6.1.2. Séance 07A, effet d’une décision rétro-interactive

Deux jours plus tard, l’enseignante retrouve la classe A, pour la septième séance, après son échec à montrer qu’il n’y a qu’un sens de passage pour le courant en utilisant un moteur (cf. figure 6.2, 10_S06A). L’enseignante change d’activité et passe à l’activité de la DEL dans le but de caractériser le sens du courant électrique. Comme dans la 11_S05B, après que les élèves aient fait l’activité et conclu que le courant a un seul sens, l’enseignante passe à l’indication du sens du courant électrique en se basant sur le symbole de la DEL (figure 6.2, Détermination du sens du courant électrique à partir de la DEL).

Une fois que le symbole de la DEL est présenté (transcriptions 6.8 et 6.9), l’enseignante passe directement à l’insertion de l’invention qu’elle avait faite lors de la séance 5B (transcriptions 6.10 et 6.11).

Elle passe du monde des théories et des modèles (figure 6.2, transition A1) aux liens entre les deux mondes (figure 6.2, transition A2). Nous remarquons ici l’effet de la progression de la séance 5B sur le discours de l’enseignante dans la classe A. Une fois que les deux éléments de la correspondance sont prêts, elle passe à la liaison entre l’objet et son symbole. L’enseignante effectue une liaison entre le monde des objets et des évènements et le monde des théories et des modèles (transcriptions 6.10 et 6.11, ci-dessus).

Ce n’est qu’à ce moment là (transcription 6.12) que l’enseignante détermine le sens du courant électrique en se basant sur le symbole de la DEL (figure 6.2, transition A3).

Quand elle prononce les mots « le sens de la flèche [sur le symbole de la DEL] (transcription 6.12, 5) vous indique le sens du courant », c’est-à-dire quand elle termine son explication, les élèves poussent le même « aaah ! » (transcription 6.12, 6) que les élèves de la classe B quelques jours auparavant.

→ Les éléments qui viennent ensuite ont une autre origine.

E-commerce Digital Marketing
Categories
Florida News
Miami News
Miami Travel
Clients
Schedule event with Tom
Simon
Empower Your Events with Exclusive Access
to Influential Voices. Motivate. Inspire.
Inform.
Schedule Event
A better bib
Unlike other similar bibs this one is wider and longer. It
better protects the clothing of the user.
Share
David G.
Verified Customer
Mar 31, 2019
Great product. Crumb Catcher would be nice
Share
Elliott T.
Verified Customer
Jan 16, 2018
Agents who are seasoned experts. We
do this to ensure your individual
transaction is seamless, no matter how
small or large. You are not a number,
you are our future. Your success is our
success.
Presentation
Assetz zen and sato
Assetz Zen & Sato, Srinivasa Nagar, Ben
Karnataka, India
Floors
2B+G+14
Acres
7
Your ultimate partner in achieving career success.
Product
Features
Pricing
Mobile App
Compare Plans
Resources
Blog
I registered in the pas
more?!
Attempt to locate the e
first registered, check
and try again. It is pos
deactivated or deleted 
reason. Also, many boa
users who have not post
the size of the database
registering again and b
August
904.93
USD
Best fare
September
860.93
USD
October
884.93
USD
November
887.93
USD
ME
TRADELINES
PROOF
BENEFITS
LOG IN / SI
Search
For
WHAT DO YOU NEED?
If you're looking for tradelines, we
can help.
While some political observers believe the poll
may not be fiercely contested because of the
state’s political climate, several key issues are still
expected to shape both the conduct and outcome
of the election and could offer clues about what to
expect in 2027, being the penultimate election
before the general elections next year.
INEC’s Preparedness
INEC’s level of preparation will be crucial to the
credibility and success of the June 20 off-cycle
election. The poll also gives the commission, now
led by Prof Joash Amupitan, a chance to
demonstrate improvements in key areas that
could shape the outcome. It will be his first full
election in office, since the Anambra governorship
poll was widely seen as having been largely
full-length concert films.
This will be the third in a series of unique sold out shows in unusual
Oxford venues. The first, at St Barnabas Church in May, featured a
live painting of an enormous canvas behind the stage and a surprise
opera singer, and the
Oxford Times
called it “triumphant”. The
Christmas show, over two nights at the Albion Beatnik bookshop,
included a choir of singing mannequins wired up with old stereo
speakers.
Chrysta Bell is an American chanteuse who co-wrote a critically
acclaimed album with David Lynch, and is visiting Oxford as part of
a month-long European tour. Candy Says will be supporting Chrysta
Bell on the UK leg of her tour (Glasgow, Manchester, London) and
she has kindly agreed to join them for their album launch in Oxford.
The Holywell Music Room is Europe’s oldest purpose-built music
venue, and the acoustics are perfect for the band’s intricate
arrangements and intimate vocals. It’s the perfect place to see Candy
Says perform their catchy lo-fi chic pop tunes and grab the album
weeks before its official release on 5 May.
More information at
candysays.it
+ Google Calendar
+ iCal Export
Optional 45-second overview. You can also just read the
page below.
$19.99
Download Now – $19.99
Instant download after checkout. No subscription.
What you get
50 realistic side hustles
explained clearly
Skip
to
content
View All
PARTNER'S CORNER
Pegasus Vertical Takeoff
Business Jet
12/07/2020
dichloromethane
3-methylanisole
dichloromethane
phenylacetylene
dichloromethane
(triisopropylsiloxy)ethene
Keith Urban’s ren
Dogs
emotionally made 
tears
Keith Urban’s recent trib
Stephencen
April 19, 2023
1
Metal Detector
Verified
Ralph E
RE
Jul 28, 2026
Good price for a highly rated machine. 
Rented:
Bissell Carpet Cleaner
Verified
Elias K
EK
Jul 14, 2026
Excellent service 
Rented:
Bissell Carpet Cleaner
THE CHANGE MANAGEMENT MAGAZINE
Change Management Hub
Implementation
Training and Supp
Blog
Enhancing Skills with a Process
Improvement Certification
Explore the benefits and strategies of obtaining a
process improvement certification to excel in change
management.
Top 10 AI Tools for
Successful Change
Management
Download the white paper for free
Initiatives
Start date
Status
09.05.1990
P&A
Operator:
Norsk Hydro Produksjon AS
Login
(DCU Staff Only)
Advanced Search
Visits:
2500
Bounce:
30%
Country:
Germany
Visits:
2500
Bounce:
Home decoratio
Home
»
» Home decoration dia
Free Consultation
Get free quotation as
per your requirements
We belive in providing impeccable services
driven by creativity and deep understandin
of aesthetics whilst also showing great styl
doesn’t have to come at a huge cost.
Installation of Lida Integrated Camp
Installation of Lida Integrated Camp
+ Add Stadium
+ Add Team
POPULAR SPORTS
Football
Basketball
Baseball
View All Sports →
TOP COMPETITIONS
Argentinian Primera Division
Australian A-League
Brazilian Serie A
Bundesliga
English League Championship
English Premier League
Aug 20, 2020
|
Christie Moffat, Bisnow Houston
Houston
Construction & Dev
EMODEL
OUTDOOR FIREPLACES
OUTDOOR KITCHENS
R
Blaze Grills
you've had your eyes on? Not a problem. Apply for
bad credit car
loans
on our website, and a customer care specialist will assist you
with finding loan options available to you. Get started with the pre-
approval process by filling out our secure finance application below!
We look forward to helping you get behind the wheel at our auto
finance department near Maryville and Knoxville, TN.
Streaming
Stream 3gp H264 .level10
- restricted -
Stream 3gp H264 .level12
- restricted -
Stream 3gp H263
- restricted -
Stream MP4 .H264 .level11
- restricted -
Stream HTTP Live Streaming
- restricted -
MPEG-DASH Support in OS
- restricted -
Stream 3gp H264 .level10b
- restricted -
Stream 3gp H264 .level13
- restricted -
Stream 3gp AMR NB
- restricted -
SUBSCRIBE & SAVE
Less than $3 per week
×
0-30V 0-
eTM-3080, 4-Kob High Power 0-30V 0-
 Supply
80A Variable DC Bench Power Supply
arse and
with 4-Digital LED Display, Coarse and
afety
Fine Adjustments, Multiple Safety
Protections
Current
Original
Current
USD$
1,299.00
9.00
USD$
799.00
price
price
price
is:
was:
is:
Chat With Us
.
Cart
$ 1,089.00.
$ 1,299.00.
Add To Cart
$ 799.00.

L’insertion de cette invention provient d’une décision rétro-interactive de l’enseignante qu’elle prend sous l’effet de ce qui se passe lors de la séance 5B. Il est important de souligner ce glissement et cette restructuration dans le discours de l’enseignante par rapport à la séance 5 de la classe B. La décision qu’elle avait prise lors de la séance 5B d’introduire la correspondance entre l’objet et le symbole, nous la voyons ici (dans le passage de la séance 7A) complètement intégrée dans son discours sur le savoir enseigné. La durée de l’indication du sens du courant électrique dans la classe B est de 3 minutes 25 (figure 6.2, transition B1 à la transition B4) alors que la durée de sa présentation dans la classe A est de 2 minutes (figure 6.2, transition A1 à la transition A3). L’enseignante a reconstruit son discours dans la classe A lors de ce passage.

En conclusion, ce que nous venons de présenter dans cette partie, est l’effet retro-interactif que peut avoir une décision prise dans une séance d’une classe sur une séance d’une autre classe. Cette analyse a pour but de souligner l’articulation et la structuration dans le discours d’un enseignant d’une classe à une autre. Elle met en évidence une transformation au sein d’un contenu non prévu que l’enseignante décide de présenter. La logique de structuration et l’organisation que fait l’enseignante consciemment ou inconsciemment de son discours en alternant entre les deux mondes des théories et des modèles et des objets et des événements sont différentes d’une classe à une autre. L’analyse en épisode nous permet de voir un aspect de cette différence. Le déroulement d’une classe est forcement affecté par le processus d’enseignement global. Un enseignant va modifier la façon dont il installe le savoir dans une classe en fonction de ce qui lui arrive dans n’importe quelle classe.